Source texts of formatted documents
##############################
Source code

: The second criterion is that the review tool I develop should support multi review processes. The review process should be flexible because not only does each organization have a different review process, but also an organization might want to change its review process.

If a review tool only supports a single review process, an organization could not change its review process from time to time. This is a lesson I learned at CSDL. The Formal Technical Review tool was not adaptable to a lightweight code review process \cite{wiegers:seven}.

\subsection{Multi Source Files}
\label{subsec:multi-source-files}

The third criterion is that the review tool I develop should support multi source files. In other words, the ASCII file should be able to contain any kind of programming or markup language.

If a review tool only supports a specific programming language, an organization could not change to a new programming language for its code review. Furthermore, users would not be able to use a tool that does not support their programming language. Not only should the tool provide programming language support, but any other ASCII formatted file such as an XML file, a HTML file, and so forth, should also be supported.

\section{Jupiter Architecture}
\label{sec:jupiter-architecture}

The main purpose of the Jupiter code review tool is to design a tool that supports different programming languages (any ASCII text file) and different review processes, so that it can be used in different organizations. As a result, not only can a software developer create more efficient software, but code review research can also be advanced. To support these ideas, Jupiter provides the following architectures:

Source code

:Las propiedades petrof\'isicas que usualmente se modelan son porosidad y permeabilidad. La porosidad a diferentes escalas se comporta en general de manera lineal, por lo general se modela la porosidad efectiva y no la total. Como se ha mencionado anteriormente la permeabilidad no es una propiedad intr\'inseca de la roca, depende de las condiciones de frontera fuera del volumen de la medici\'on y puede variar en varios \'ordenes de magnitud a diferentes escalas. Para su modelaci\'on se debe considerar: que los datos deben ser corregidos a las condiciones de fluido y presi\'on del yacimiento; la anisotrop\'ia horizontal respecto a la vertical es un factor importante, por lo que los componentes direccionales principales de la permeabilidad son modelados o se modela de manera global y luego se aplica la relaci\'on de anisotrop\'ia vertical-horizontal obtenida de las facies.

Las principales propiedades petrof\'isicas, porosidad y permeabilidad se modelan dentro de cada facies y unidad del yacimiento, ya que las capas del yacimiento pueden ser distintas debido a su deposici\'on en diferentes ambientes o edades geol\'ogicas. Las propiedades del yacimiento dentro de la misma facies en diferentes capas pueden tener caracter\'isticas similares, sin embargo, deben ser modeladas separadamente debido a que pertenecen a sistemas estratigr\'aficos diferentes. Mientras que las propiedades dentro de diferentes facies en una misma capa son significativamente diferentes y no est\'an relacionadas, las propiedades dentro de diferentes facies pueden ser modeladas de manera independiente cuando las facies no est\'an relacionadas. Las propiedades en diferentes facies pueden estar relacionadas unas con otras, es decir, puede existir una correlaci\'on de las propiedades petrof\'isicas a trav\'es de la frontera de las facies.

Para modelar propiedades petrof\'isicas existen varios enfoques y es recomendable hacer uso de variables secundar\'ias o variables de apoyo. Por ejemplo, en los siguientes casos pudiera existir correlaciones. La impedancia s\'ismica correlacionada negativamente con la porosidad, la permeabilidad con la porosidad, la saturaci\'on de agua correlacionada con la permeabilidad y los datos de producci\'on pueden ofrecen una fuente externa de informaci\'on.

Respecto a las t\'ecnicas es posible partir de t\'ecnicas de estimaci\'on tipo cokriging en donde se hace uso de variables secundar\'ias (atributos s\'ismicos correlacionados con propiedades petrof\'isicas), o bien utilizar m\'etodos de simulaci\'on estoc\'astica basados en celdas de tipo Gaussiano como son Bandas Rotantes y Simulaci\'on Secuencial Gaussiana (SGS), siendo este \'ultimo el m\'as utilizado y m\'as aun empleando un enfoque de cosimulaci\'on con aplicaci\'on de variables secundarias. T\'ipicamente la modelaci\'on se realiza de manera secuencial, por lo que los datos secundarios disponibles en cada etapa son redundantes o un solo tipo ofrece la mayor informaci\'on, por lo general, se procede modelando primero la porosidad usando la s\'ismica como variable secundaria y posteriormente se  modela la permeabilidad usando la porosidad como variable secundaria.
##############################
* [GOAL OF THE EXERCISE]
Quote the data above from the line containing "The main purpose" to the line containing "obtenida de las facies.", inclusive, and stop.

* [RESPONSE TO THIS EXERCISE]
The main purpose of the Jupiter code review tool is to design a tool that supports different programming languages (any ASCII text file) and different review processes, so that it can be used in different organizations. As a result, not only can a software developer create more efficient software, but code review research can also be advanced. To support these ideas, Jupiter provides the following architectures:

Source code

:Las propiedades petrof\'isicas que usualmente se modelan son porosidad y permeabilidad. La porosidad a diferentes escalas se comporta en general de manera lineal, por lo general se modela la porosidad efectiva y no la total. Como se ha mencionado anteriormente la permeabilidad no es una propiedad intr\'inseca de la roca, depende de las condiciones de frontera fuera del volumen de la medici\'on y puede variar en varios \'ordenes de magnitud a diferentes escalas. Para su modelaci\'on se debe considerar: que los datos deben ser corregidos a las condiciones de fluido y presi\'on del yacimiento; la anisotrop\'ia horizontal respecto a la vertical es un factor importante, por lo que los componentes direccionales principales de la permeabilidad son modelados o se modela de manera global y luego se aplica la relaci\'on de anisotrop\'ia vertical-horizontal obtenida de las facies.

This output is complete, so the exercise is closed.